**EXTRACT TO READ**
++++++

If SEC JOBS Act Rule 506 Proposal is Made Final, Legal Challenges Are Likely

Officials representing consumers, union, and state groups are threatening legal proceedings should the Securities and Exchange Commission’s proposed Rule 506 of the Jumpstart Our Business Startups Act becomes final. They strongly opposed the proposed rule, which is supposed to implement the JOBS Act’s Section 201, which takes away the bars on general solicitations and general advertising for securities offerings that are exempt from registration, per Regulation D’s Rule 506, as long as certain provisions are satisfied. The group officials say that they considered the proposal so flawed that they want the SEC to withdraw the rule, amend it, and propose it again.

Proposed rule 506 gives a safe harbor for Section 4(2) of the Securities Act of 1933’s private offering exemption. Companies that avail of the exemption can raise an unlimited sum of investor funds as long as they are in compliance with certain provisions. However, the groups’ officials don’t believe that the proposed rule gets specific enough about the reasonable steps that issuers must execute to make sure that only accredited investors are the ones that buy the issued securities. They also don’t think that it protect investors enough from the greater fraud risk related to the implementation of the law. (For example, they want private funds to be subject to more restrictions when it comes to seeking capital and advertising to the public.) The group leaders also said that the term “accredited investors” is not defined in a manner that protects the investing public.

Recently, both the SEC and the Commodity Futures Trading Commission had the experience of having the rulemakings they implemented, per the Dodd-Frank Wall Street Reform and Consumer Protection Act, vacated by federal court judges. Questions that were raised included those involving the thoroughness of one rule’s cost benefit analysis and whether an appropriate enough job of comprehending Congressional intent was done when developing regulation. Even the North American Securities Administrators, which considers the SEC to be its partner, would consider a lawsuit against the Commission if proposed Rule 506 were to go through.

++++++

**RECORD EXCERPTS**
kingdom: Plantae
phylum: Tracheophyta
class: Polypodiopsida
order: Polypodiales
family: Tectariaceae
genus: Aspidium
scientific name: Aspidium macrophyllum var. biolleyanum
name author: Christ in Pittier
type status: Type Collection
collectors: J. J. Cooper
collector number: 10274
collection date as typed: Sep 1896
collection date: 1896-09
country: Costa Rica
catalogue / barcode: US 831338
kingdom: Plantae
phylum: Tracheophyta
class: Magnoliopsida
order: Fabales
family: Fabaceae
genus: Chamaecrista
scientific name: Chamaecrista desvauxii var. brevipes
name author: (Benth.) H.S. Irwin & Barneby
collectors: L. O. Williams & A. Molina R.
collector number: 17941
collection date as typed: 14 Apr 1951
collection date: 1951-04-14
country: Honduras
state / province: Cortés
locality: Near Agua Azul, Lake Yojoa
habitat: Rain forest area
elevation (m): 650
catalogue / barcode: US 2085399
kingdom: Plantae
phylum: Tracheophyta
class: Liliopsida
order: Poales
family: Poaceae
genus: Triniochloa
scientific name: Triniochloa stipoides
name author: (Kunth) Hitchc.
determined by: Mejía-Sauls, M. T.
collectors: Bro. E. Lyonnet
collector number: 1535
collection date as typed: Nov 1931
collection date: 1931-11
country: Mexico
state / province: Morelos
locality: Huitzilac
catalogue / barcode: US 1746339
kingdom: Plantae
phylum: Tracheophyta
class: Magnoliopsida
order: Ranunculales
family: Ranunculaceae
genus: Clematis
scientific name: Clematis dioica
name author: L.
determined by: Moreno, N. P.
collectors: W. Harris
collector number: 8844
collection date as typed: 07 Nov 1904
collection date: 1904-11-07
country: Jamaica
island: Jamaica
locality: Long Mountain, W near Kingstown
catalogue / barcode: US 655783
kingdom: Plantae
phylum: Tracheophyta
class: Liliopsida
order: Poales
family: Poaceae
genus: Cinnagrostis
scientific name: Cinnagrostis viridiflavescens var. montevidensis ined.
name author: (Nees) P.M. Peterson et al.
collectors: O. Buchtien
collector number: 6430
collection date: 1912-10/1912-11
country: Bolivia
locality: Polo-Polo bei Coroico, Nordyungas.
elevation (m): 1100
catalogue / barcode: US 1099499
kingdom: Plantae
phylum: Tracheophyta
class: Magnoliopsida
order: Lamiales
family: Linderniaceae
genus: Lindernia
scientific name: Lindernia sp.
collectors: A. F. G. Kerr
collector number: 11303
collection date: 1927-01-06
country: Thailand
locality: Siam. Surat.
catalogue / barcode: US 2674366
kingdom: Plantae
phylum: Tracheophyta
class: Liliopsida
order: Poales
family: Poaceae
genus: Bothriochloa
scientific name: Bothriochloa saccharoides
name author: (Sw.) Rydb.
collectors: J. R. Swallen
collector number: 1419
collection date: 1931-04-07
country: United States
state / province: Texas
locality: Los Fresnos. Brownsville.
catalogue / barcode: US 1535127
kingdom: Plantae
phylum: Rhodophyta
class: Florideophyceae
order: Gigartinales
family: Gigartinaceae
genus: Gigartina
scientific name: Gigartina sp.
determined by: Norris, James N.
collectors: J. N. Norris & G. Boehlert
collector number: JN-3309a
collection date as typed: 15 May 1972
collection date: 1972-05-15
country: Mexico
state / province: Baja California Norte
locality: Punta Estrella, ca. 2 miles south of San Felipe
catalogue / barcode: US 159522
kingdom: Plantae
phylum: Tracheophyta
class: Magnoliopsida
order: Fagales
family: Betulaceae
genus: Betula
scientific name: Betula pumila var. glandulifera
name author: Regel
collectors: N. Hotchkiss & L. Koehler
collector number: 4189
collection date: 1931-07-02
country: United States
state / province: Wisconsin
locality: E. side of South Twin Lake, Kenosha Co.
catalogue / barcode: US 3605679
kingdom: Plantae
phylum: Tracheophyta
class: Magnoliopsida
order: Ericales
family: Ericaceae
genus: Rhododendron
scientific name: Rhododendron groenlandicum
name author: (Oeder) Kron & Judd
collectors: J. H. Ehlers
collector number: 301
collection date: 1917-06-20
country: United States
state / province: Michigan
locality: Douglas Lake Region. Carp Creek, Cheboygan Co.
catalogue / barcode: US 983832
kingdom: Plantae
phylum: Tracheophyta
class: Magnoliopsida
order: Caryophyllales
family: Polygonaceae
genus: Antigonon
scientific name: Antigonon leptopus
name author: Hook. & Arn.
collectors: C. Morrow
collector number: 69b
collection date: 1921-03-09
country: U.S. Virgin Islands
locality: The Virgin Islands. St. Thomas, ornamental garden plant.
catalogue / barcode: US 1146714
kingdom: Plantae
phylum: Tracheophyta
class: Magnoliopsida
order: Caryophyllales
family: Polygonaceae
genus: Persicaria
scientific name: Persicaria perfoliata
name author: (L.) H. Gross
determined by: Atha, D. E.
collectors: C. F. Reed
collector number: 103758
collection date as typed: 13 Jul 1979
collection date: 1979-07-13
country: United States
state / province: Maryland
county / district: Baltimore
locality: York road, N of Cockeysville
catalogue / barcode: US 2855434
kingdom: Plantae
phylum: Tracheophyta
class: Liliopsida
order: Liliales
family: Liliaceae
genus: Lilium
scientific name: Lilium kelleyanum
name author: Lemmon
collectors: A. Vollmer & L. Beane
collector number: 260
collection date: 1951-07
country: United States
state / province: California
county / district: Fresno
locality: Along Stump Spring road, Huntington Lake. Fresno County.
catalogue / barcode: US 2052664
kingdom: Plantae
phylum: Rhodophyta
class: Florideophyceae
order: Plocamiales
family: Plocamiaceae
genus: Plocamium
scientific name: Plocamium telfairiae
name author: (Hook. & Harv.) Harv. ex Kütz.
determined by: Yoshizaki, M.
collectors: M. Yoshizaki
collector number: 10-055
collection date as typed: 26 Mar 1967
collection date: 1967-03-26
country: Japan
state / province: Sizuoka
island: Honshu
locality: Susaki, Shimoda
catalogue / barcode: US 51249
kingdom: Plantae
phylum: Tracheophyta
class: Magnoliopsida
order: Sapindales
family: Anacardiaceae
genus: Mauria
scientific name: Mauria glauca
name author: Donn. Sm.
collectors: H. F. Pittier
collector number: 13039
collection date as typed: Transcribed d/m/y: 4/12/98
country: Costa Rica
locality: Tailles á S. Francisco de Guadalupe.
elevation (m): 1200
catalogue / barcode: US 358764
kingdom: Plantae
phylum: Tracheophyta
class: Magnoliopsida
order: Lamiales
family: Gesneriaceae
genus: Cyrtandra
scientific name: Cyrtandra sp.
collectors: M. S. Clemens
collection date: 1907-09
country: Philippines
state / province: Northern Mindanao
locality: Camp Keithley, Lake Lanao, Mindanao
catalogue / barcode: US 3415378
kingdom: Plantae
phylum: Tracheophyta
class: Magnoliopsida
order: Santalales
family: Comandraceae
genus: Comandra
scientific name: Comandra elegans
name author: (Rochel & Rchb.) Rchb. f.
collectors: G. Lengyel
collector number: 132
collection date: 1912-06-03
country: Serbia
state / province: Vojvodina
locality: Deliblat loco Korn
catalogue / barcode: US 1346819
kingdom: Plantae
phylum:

++++++

**REQUESTS**
[1] Answer these questions about the article on the SEC's proposed Rule 506:
(a) Which section of the JOBS Act is the proposed rule supposed to implement?
(b) Proposed Rule 506 gives a safe harbor for which exemption?
(c) Which two agencies recently had rulemakings vacated by federal court judges?
[2] Quote the Rule 506 article from "If SEC JOBS" up to and including "propose it again.".
[3] Write a continuation of the article on the SEC's proposed Rule 506, picking up after its final sentence.
The records come from a separate source that has no connection to the text.

**THE ANSWERS**
[1]
(a) Section 201.
(b) The private offering exemption in Section 4(2) of the Securities Act of 1933.
(c) The Securities and Exchange Commission and the Commodity Futures Trading Commission.

[2]
If SEC JOBS Act Rule 506 Proposal is Made Final, Legal Challenges Are Likely

Officials representing consumers, union, and state groups are threatening legal proceedings should the Securities and Exchange Commission’s proposed Rule 506 of the Jumpstart Our Business Startups Act becomes final. They strongly opposed the proposed rule, which is supposed to implement the JOBS Act’s Section 201, which takes away the bars on general solicitations and general advertising for securities offerings that are exempt from registration, per Regulation D’s Rule 506, as long as certain provisions are satisfied. The group officials say that they considered the proposal so flawed that they want the SEC to withdraw the rule, amend it, and propose it again.

[3]
However, NASAA President Heath Abshure and others believe it would be a mistake for the Commission to put out an interim or a temporary rule. One reason for this, Consumer Federation of America Investor Protection Director Barbara Roper told reporters last month, is that there doesn’t appear to be an urgent need for the law to be implemented to the point that an interim rule would be necessary should the SEC decide to take time to reassess proposed rule 506. Other groups that oppose Rule 506 of Regulation D include AARP and the American Federal of Labor and Congress of Industrial Organizations.

“It is good to see that state regulators and consumer groups are aware that the SEC seems to be more interested in taking care of Wall Street rather than protecting investors from financial fraud,” said Securities Fraud Lawyer William Shepherd. “After witnessing the catastrophic results of a decade of deregulation in the financial markets, how can we continue down that path?”


Dodd-Frank Wall Street Reform and Consumer Protection (PDF)

Securities Act of 1933 (PDF)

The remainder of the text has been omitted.